*Problem description*: Write down each entry again, exactly as it reads.

(Mask labeling examples)

"""

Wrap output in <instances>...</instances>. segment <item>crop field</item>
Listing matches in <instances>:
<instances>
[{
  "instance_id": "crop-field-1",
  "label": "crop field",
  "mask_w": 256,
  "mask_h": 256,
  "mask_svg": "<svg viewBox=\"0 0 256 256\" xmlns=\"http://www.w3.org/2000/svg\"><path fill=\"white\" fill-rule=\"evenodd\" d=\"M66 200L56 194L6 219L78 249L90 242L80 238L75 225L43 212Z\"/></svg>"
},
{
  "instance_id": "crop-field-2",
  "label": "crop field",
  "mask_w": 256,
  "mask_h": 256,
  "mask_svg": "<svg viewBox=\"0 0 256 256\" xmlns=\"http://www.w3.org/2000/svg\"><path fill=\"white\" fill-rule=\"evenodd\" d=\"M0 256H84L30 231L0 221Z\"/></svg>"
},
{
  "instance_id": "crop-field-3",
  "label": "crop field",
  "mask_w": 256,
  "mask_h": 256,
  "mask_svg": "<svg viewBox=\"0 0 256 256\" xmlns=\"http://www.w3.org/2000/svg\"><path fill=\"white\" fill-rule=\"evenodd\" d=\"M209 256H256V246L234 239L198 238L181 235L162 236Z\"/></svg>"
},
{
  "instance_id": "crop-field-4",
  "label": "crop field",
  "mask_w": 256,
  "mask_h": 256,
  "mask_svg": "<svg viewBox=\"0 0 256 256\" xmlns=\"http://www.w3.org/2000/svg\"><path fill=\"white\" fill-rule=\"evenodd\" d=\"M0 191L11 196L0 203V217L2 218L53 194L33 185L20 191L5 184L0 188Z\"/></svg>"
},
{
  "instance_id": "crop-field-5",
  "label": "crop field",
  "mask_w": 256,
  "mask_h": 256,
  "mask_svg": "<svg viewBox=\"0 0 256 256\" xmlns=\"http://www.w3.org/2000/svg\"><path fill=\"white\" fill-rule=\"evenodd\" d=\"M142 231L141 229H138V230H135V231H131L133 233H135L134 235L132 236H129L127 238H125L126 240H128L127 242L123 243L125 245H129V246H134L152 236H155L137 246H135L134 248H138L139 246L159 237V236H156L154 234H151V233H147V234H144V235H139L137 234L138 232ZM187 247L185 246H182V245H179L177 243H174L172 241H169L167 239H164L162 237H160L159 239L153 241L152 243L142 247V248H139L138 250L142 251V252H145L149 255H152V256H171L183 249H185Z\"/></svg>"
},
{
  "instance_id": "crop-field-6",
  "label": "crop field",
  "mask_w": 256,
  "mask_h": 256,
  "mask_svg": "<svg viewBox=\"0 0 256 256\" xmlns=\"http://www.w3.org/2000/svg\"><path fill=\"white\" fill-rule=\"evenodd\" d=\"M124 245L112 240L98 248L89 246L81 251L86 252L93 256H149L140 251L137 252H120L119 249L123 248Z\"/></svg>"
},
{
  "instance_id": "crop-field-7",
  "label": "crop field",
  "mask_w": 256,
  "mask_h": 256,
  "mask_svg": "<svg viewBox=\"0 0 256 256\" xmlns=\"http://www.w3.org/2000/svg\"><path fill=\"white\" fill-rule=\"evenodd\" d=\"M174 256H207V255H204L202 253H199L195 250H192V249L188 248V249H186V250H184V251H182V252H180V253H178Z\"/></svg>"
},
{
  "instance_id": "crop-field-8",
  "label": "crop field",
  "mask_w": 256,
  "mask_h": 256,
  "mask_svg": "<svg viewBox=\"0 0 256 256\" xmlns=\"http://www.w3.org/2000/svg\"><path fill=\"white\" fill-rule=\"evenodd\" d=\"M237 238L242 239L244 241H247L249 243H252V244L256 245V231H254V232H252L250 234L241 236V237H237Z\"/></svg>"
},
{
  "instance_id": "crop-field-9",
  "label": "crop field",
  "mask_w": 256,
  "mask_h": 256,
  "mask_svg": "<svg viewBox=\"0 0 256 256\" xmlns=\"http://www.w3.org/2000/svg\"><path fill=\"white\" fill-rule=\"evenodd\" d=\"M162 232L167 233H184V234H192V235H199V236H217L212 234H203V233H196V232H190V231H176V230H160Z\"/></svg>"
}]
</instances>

"""

*Answer in full*:
Wrap output in <instances>...</instances>. segment <item>crop field</item>
Listing matches in <instances>:
<instances>
[{
  "instance_id": "crop-field-1",
  "label": "crop field",
  "mask_w": 256,
  "mask_h": 256,
  "mask_svg": "<svg viewBox=\"0 0 256 256\" xmlns=\"http://www.w3.org/2000/svg\"><path fill=\"white\" fill-rule=\"evenodd\" d=\"M66 200L56 194L6 219L78 249L90 242L80 238L75 225L43 212Z\"/></svg>"
},
{
  "instance_id": "crop-field-2",
  "label": "crop field",
  "mask_w": 256,
  "mask_h": 256,
  "mask_svg": "<svg viewBox=\"0 0 256 256\" xmlns=\"http://www.w3.org/2000/svg\"><path fill=\"white\" fill-rule=\"evenodd\" d=\"M0 256H84L30 231L0 221Z\"/></svg>"
},
{
  "instance_id": "crop-field-3",
  "label": "crop field",
  "mask_w": 256,
  "mask_h": 256,
  "mask_svg": "<svg viewBox=\"0 0 256 256\" xmlns=\"http://www.w3.org/2000/svg\"><path fill=\"white\" fill-rule=\"evenodd\" d=\"M209 256H256V246L234 239L198 238L181 235L162 236Z\"/></svg>"
},
{
  "instance_id": "crop-field-4",
  "label": "crop field",
  "mask_w": 256,
  "mask_h": 256,
  "mask_svg": "<svg viewBox=\"0 0 256 256\" xmlns=\"http://www.w3.org/2000/svg\"><path fill=\"white\" fill-rule=\"evenodd\" d=\"M0 191L11 196L0 203V217L2 218L53 194L33 185L20 191L5 184L0 188Z\"/></svg>"
},
{
  "instance_id": "crop-field-5",
  "label": "crop field",
  "mask_w": 256,
  "mask_h": 256,
  "mask_svg": "<svg viewBox=\"0 0 256 256\" xmlns=\"http://www.w3.org/2000/svg\"><path fill=\"white\" fill-rule=\"evenodd\" d=\"M142 231L141 229H138V230H135V231H131L133 233H135L134 235L132 236H129L127 238H125L126 240H128L127 242L123 243L125 245H129V246H134L152 236H155L137 246H135L134 248H138L139 246L159 237V236H156L154 234H151V233H147V234H144V235H139L137 234L138 232ZM187 247L185 246H182V245H179L177 243H174L172 241H169L167 239H164L162 237H160L159 239L153 241L152 243L142 247V248H139L138 250L142 251V252H145L149 255H152V256H171L183 249H185Z\"/></svg>"
},
{
  "instance_id": "crop-field-6",
  "label": "crop field",
  "mask_w": 256,
  "mask_h": 256,
  "mask_svg": "<svg viewBox=\"0 0 256 256\" xmlns=\"http://www.w3.org/2000/svg\"><path fill=\"white\" fill-rule=\"evenodd\" d=\"M124 245L112 240L98 248L89 246L81 251L86 252L93 256H149L140 251L137 252H120L119 249L123 248Z\"/></svg>"
},
{
  "instance_id": "crop-field-7",
  "label": "crop field",
  "mask_w": 256,
  "mask_h": 256,
  "mask_svg": "<svg viewBox=\"0 0 256 256\" xmlns=\"http://www.w3.org/2000/svg\"><path fill=\"white\" fill-rule=\"evenodd\" d=\"M174 256H207V255H204L202 253H199L195 250H192V249L188 248V249H186V250H184V251H182V252H180V253H178Z\"/></svg>"
},
{
  "instance_id": "crop-field-8",
  "label": "crop field",
  "mask_w": 256,
  "mask_h": 256,
  "mask_svg": "<svg viewBox=\"0 0 256 256\" xmlns=\"http://www.w3.org/2000/svg\"><path fill=\"white\" fill-rule=\"evenodd\" d=\"M237 238L242 239L244 241H247L249 243H252V244L256 245V231H254V232H252L250 234L241 236V237H237Z\"/></svg>"
},
{
  "instance_id": "crop-field-9",
  "label": "crop field",
  "mask_w": 256,
  "mask_h": 256,
  "mask_svg": "<svg viewBox=\"0 0 256 256\" xmlns=\"http://www.w3.org/2000/svg\"><path fill=\"white\" fill-rule=\"evenodd\" d=\"M162 232L167 233H184V234H192V235H199V236H217L212 234H203V233H196V232H190V231H176V230H160Z\"/></svg>"
}]
</instances>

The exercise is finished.